RECORDS PROVIDED =>
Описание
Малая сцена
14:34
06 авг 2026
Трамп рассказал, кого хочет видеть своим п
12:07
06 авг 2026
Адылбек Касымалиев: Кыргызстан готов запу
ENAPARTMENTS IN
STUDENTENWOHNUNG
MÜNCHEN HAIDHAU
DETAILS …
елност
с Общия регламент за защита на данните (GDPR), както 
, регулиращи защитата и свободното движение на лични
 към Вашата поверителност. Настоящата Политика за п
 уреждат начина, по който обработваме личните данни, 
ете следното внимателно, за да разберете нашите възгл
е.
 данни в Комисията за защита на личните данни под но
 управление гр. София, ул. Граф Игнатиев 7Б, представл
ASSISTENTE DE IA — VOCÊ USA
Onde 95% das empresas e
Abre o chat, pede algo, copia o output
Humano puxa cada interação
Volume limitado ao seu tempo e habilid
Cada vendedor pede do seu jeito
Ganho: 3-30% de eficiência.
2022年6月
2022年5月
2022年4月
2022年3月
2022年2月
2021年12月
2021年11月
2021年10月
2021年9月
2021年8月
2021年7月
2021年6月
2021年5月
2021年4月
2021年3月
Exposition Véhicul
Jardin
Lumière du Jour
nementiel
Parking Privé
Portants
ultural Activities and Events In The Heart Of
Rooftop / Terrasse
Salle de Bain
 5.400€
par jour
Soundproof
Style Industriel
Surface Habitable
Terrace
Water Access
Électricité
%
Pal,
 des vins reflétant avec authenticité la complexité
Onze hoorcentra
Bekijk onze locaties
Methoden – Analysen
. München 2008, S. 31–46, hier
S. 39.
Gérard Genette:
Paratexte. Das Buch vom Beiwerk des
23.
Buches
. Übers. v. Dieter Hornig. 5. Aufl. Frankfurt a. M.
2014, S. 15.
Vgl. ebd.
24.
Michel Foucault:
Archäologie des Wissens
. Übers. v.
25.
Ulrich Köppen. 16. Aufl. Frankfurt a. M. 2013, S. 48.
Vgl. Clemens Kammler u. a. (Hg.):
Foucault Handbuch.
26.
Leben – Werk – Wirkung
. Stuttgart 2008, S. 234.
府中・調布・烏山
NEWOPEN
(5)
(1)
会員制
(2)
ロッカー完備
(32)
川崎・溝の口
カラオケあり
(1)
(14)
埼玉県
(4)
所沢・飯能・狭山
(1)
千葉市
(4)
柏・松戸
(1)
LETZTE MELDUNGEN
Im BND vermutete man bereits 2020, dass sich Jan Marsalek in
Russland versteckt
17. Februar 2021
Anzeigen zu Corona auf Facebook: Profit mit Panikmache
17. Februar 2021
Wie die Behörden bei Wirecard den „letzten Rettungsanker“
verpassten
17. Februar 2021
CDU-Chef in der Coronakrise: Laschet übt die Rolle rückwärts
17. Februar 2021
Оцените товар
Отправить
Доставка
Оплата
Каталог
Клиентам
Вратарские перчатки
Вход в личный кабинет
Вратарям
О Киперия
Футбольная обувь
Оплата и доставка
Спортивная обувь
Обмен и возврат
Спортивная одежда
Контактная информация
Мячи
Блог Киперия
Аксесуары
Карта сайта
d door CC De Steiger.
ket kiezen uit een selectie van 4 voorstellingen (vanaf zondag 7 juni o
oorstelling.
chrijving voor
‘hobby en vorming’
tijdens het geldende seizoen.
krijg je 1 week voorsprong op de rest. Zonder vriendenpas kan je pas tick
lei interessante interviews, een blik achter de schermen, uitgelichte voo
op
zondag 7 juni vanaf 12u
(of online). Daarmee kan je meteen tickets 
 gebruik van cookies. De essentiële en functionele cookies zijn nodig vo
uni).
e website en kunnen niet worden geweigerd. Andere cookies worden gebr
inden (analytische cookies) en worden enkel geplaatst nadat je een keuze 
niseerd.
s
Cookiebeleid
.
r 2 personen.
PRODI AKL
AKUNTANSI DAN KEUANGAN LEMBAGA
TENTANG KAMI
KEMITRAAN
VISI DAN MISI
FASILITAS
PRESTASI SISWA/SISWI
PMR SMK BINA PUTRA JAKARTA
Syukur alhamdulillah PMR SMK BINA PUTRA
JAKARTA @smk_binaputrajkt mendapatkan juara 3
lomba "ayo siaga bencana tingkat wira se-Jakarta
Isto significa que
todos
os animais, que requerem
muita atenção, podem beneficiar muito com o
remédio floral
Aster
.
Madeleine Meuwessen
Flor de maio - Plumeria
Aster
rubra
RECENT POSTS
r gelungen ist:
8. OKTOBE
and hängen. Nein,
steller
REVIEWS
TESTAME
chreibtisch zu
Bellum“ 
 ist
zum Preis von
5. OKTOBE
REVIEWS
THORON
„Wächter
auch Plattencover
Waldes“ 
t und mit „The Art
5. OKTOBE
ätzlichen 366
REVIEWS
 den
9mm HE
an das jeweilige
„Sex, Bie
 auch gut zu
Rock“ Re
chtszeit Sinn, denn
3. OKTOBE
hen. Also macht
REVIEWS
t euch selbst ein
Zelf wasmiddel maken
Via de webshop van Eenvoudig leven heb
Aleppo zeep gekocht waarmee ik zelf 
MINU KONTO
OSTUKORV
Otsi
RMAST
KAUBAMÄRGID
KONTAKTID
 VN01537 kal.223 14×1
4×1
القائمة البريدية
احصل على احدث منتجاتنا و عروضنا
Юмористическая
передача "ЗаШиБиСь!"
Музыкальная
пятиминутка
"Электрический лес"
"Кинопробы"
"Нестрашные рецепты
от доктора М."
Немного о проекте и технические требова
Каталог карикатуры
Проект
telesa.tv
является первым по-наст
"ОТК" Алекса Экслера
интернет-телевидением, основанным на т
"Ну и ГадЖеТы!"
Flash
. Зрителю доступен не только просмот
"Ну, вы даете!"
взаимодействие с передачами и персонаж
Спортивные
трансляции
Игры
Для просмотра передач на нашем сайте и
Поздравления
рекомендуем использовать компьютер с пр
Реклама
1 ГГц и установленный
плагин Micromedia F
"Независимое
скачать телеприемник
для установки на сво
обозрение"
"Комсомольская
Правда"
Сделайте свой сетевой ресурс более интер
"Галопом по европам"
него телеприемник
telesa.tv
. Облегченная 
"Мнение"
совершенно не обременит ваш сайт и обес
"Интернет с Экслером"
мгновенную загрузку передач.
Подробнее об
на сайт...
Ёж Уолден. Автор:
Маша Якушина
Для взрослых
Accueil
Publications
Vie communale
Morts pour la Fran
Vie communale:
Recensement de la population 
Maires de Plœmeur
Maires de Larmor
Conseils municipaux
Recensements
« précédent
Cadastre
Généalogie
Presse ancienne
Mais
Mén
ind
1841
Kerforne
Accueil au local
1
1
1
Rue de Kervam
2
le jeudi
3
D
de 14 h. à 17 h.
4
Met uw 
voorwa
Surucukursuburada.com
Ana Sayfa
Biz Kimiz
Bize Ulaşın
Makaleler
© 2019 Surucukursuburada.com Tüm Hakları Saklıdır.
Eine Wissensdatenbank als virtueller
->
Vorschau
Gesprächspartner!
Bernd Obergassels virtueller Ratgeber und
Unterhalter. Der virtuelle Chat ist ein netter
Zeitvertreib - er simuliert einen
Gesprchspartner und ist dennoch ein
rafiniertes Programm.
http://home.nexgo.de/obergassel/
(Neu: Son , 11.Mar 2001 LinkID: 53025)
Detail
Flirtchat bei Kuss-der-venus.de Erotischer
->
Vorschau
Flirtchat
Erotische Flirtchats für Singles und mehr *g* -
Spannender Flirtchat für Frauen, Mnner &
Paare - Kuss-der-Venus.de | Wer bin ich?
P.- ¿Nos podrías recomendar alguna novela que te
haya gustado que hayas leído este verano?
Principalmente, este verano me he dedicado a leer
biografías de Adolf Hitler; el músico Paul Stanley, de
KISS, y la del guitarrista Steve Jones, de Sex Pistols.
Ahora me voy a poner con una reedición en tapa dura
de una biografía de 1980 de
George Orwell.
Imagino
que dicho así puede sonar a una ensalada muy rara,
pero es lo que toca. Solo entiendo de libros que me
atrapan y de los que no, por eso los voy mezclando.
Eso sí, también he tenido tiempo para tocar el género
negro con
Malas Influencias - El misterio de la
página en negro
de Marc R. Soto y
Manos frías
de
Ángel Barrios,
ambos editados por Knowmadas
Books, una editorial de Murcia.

WHAT YOU SHOULD DO =>
Reproduce the records word for word, from their first line up to and including the line that contains "Salle de Bain".

RESULT BELOW =>
Описание
Малая сцена
14:34
06 авг 2026
Трамп рассказал, кого хочет видеть своим п
12:07
06 авг 2026
Адылбек Касымалиев: Кыргызстан готов запу
ENAPARTMENTS IN
STUDENTENWOHNUNG
MÜNCHEN HAIDHAU
DETAILS …
елност
с Общия регламент за защита на данните (GDPR), както 
, регулиращи защитата и свободното движение на лични
 към Вашата поверителност. Настоящата Политика за п
 уреждат начина, по който обработваме личните данни, 
ете следното внимателно, за да разберете нашите възгл
е.
 данни в Комисията за защита на личните данни под но
 управление гр. София, ул. Граф Игнатиев 7Б, представл
ASSISTENTE DE IA — VOCÊ USA
Onde 95% das empresas e
Abre o chat, pede algo, copia o output
Humano puxa cada interação
Volume limitado ao seu tempo e habilid
Cada vendedor pede do seu jeito
Ganho: 3-30% de eficiência.
2022年6月
2022年5月
2022年4月
2022年3月
2022年2月
2021年12月
2021年11月
2021年10月
2021年9月
2021年8月
2021年7月
2021年6月
2021年5月
2021年4月
2021年3月
Exposition Véhicul
Jardin
Lumière du Jour
nementiel
Parking Privé
Portants
ultural Activities and Events In The Heart Of
Rooftop / Terrasse
Salle de Bain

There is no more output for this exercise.